Negotiators previously said they had reached the end of a months-long effort to find a way to bring both the United States and Iran back into the accord — just as a Russian demand threw the talks into a chaotic pause.

Since then, Iran and the United Kingdom agreed to a prisoner release and news of the decision by Tehran to reprocess the uranium appears to signal that the negotiations may still see the parties return to Vienna and reach a deal. However, Israel, Iran’s arch-rival in the Mideast, has increasingly criticized efforts to revive the accord.

In a statement Friday, the International Atomic Energy Agency said Iran had used 2.1 kilograms (4.6 pounds) of its 60% enriched uranium to produce so-called “highly enriched uranium targets” at a facility in Isfahan. Those “targets” will be irradiated at the Tehran Research Reactor and later used to produce molybdenum-99, the IAEA said.

Molybdenum-99 decays within days into a form of an isotope called technetium-99m, which is used in scans that can detect cancer and assess blood supply to the heart. In the US, technetium-99m is used in over 40,000 medical procedures a day, according to the Energy Department.

Increasingly, countries around the world use low-enriched uranium to create the needed isotope to avoid the proliferation risks of employing highly enriched uranium.

This Sept. 1, 2014 file photo, shows a nuclear research reactor at the headquarters of the Atomic Energy Organization of Iran, which went online with American help in 1967 – before Iran’s 1979 Islamic Revolution strained ties between the two countries, in Tehran, Iran has converted a fraction of its stockpile of highly enriched uranium into material that can detect cancers and other diseases. (AP Photo/Vahid Salemi, File)

Iran’s semiofficial Mehr news agency, quoting unnamed officials it referred to as “informed sources,” acknowledged that some of this material had been reprocessed. The report added that 2 kilograms (4.41 pounds) of the material could help 1 million people. The IAEA said that as of Feb. 19, Iran had a stockpile of 33.2 kilograms (73.19 pounds) of 60% enriched uranium — material a short, technical step from weapons-grade levels of 90%.

“The materials converted to ‘target,’ was irradiated, and has no danger of spreading, and Western countries cannot criticize Iran over this,” the Mehr report said.

Under the 2015 accord, Iran agreed to cap its enrichment as 3.67%, end the use of advanced centrifuges and maintain a stockpile of 300 kilograms (661 pounds) under the scrutiny of the IAEA.

As of Feb. 19, Iran had a stockpile of 2,883 kilograms (6,355 pounds) with ever-more advanced centrifuges spinning. While Iran long has maintained its program is peaceful, the West and the IAEA say Tehran had an organized military nuclear program that broke up in 2003.

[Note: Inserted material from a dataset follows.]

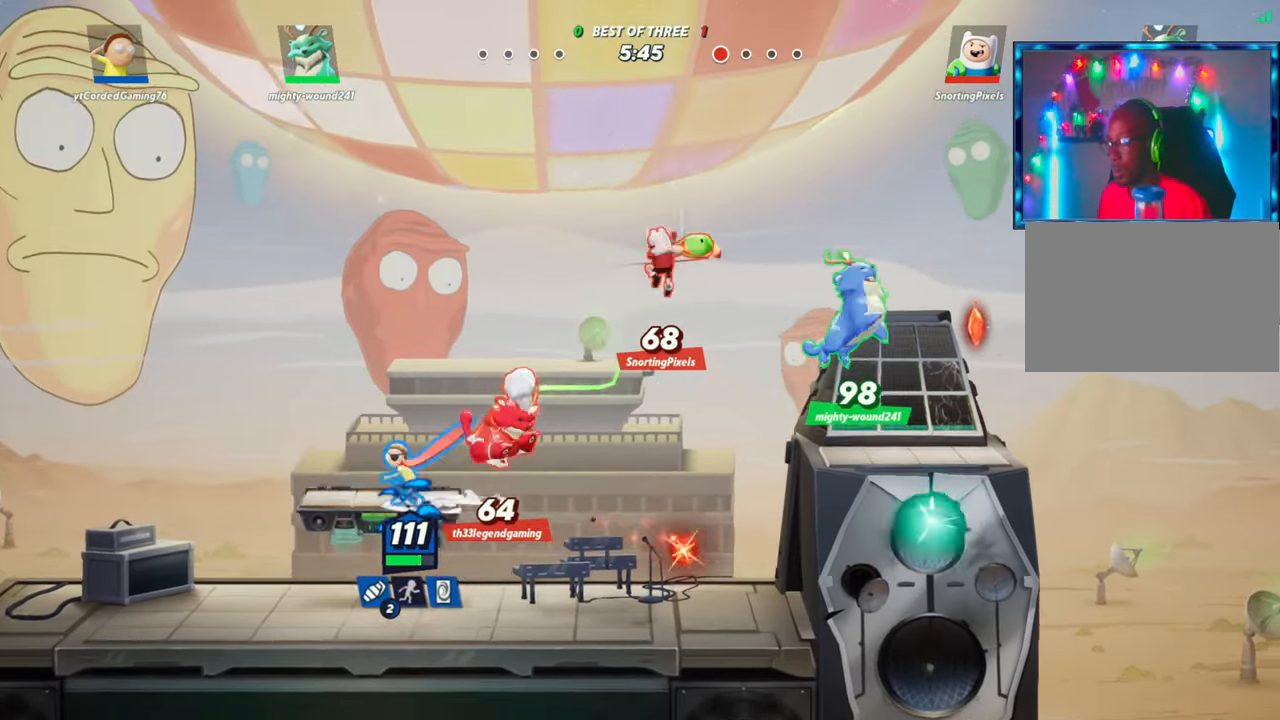
{"buttons": [], "left_stick": "right", "events": [[67, "L2", "down"], [83, "R2", "down"], [183, "R2", "up"], [217, "L2", "up"], [400, "left_stick", "right"]]}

Using the 60% enriched uranium to create isotope material means “for all practical purposes” it can’t be reconstituted for the wider stockpile, said Daryl G. Kimball, the executive director of the Washington-based Arms Control Association.

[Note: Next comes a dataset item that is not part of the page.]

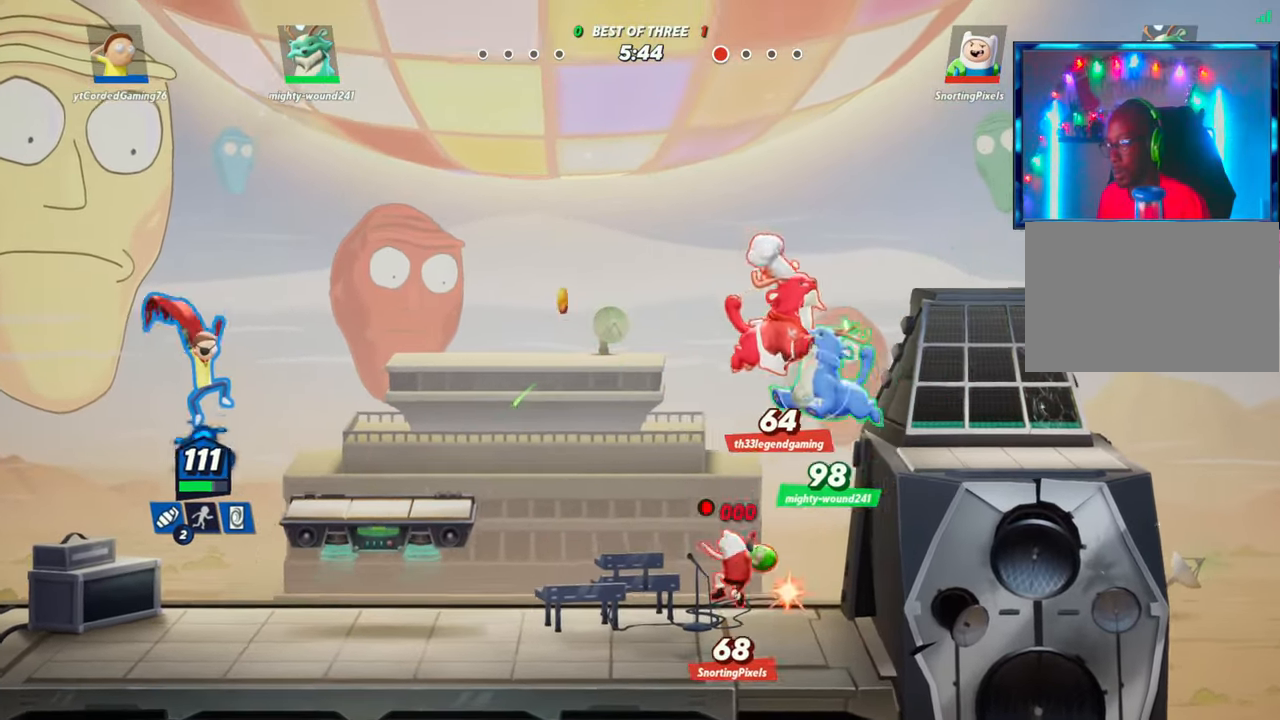
{"buttons": [], "left_stick": "right", "events": [[167, "left_stick", "down-right"], [350, "left_stick", "right"]]}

However, he stressed that to bring Iran back to the levels of the 2015 deal, its stockpile would need to be again shipped abroad.

A security person at the Uranim Conversion Facility just outside the city of Isfahan, Iran, on March 30, 2005. (AP Photo/Vahid Salemi, File)

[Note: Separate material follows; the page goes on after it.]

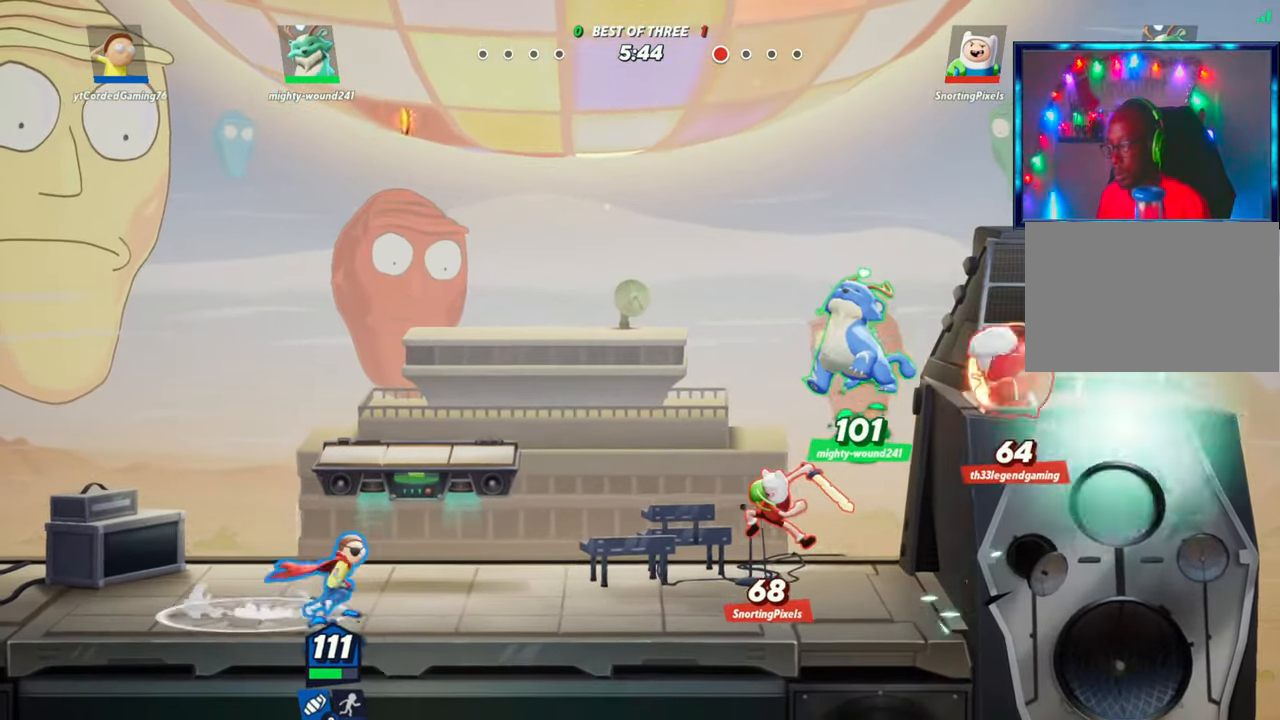
{"buttons": ["L1"], "left_stick": "right", "events": [[33, "L1", "down"]]}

“It may be that at this delicate juncture in the negotiations — the 11th hour — Iran is trying to suggest that it has some better intentions here,” Kimball told The Associated Press. “This may be an effort to show that they’re interested in working out a deal.”

But, he added that “it also may be a justification ex post facto to enrich uranium to 60%. It may be a way to create a cover story for what they’ve already done, which they weren’t supposed to do.”

In Israel on Friday, a joint statement from Prime Minister Naftali Bennett and Foreign Minister Yair Lapid warned the US against potentially lifting a terrorism designation on Iran’s paramilitary Revolutionary Guard. That’s been a remaining demand of Iran and the subject of the final negotiations in Vienna.

“The attempt to delist the IRGC as a terrorist organization is an insult to the victims and would ignore documented reality supported by unequivocal evidence,” the Israeli statement said, using an acronym for the Guard. “We find it hard to believe that the IRGC’s designation as a terrorist organization will be removed in exchange for a promise not to harm Americans.”